■ TEXTO DADO
Por la calle de la verdad y la libertad – 15 de julio 2020

Durante el gobierno del doctor Raúl Alfonsín, nada menos, el peronismo instaló una consigna que decía: “Patria mía/ dame un presidente como Alan García”. Por suerte para todos, la patria no le dio el gusto. Alan García era un presidente peruano que lideraba una postura intransigente frente al pago de la deuda externa que luego se transformó en un neoliberal y finalmente, se suicidó de un tiro en la cabeza, hace poco más de un año, envuelto en fuertes acusaciones de corrupción en el caso Odebrecht.
Anoche, cuando terminé de entrevistar durante una hora y diez minutos en TN al presidente Luis Alberto Lacalle Pou, me vino esa frase a la memoria. Con los nombres y las rimas cambiados, por supuesto. Jugué con las palabras y surgió algo así como “Patria no desmayes y dame un presidente como Luis Lacalle”. Es que me estalló el teléfono de mensajes y casi todos tenían dos palabras como denominador común, “Sana envidia”. Dirigentes políticos y empresarios de primer nivel, colegas periodistas, editores encumbrados y ciudadanos comunes se habían emocionado y conmocionado con la claridad de conceptos de un jefe de estado que sembró la charla de frases que la inmensa mayoría comparte y por comparación, nos dejó también el sabor amargo de que, para los argentinos, va a ser muy difícil parir un líder de semejante estatura.

[Textos fuente de documentos con formato]
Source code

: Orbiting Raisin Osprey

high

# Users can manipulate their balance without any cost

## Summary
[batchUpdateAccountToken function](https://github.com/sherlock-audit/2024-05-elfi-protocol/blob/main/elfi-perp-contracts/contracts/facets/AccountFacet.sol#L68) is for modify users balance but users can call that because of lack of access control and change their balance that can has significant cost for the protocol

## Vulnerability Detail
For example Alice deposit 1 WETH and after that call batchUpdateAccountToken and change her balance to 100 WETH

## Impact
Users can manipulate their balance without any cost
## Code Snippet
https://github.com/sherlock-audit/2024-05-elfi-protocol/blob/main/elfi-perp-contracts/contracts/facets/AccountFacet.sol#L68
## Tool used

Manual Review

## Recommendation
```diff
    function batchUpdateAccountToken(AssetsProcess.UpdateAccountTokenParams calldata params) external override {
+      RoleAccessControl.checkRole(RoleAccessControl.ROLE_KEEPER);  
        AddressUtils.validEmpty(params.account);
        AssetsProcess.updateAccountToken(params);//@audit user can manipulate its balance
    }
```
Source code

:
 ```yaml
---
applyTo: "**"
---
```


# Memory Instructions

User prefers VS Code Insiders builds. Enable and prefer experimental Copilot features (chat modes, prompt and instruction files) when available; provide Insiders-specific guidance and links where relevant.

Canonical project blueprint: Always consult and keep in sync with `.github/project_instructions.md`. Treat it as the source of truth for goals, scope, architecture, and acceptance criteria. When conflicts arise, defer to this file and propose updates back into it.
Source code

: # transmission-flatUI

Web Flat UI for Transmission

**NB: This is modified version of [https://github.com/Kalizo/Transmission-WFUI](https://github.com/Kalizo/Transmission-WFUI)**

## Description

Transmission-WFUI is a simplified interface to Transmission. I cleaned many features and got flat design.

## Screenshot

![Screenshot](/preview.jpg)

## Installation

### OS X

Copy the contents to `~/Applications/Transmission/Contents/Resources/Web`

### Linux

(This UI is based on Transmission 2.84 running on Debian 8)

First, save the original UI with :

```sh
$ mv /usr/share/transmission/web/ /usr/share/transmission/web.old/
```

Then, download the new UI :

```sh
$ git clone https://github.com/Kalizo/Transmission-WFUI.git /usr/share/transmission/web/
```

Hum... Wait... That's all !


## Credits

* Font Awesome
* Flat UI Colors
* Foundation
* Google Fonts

■ CONSIGNA
Retoma la columna sobre la entrevista al presidente Luis Lacalle Pou y sigue escribiéndola desde su última oración.

■ RESPUESTA
Mi conciencia me acosaba con una pregunta obvia: ¿Por qué nosotros no podemos tener dirigentes políticos como Luis Alberto Lacalle? Por lo menos por ahora. Este no es un ensayo sociológico que sería lo adecuado para responder con mayor rigurosidad intelectual. Pero es una reflexión periodística de alguien que se dedica hace más de 40 años al análisis de la política. Y eso me permite arriesgar un par de conjeturas que sirven para hacernos más preguntas y potenciar los debates que nos debemos.
Primero, creo que los presidentes de los países no son demasiado diferentes a sus pueblos. No conozco pueblos angelicales y presidentes demoníacos. No creo en eso de que los pueblos tienen los presidentes que se merecen. Pero tampoco que los jefes de estado vienen importados de Japón o los trae la cigüeña de Paris. Suelen tener miserias y grandezas bastante parecidas a la sociedad donde se fue forjando. Y creo, que a modo de autocrítica, debemos examinarnos. Por supuesto que los uruguayos no son perfectos. En muchos aspectos somos parecidos. Nos separa un charco apenas. Pero claramente tienen una cultura cívica de respeto republicano y pluralismo muy superior a la nuestra. Se reúnen todos los ex presidentes y conversan sobre temas de estado. No digo que todos piensen igual. Se respetan, se escuchan, hacen de los disensos y los consensos un ejercicio creativo y cordial. Y eso derrama sobre los ciudadanos un antídoto contra el odio entre hermanos.
Es doloroso decirlo, pero a nosotros nos pasa todo lo contrario. Cristina se negó a entregarle la banda y el bastón de mando a Mauricio Macri. Cuando ganó Alberto y se abrazó con Macri, la actual vice le dio la mano a Macri, mirando para otro lado con una cara de asco descomunal y demostrando un desprecio institucional inédito.
También es cierto que en varios grupos sociales, los uruguayos tienen valores que nosotros, en gran medida hemos perdido. Y no lo digo para clavarnos puñales o por una actitud masoquista. Lo digo para que, con humildad, podamos aprender de los buenos ejemplos y tratar de ser mejores.
Siempre hay excepciones en todo, pero la mayoría de los sindicalistas uruguayos son combativos y duros. Pero viven en casas sencillas similares a la que viven los trabajadores que representan. No son millonarios. No son mafiosos. Viven como piensan. Y eso les da un respeto ético que la mayoría de los gremialistas nuestros no tienen.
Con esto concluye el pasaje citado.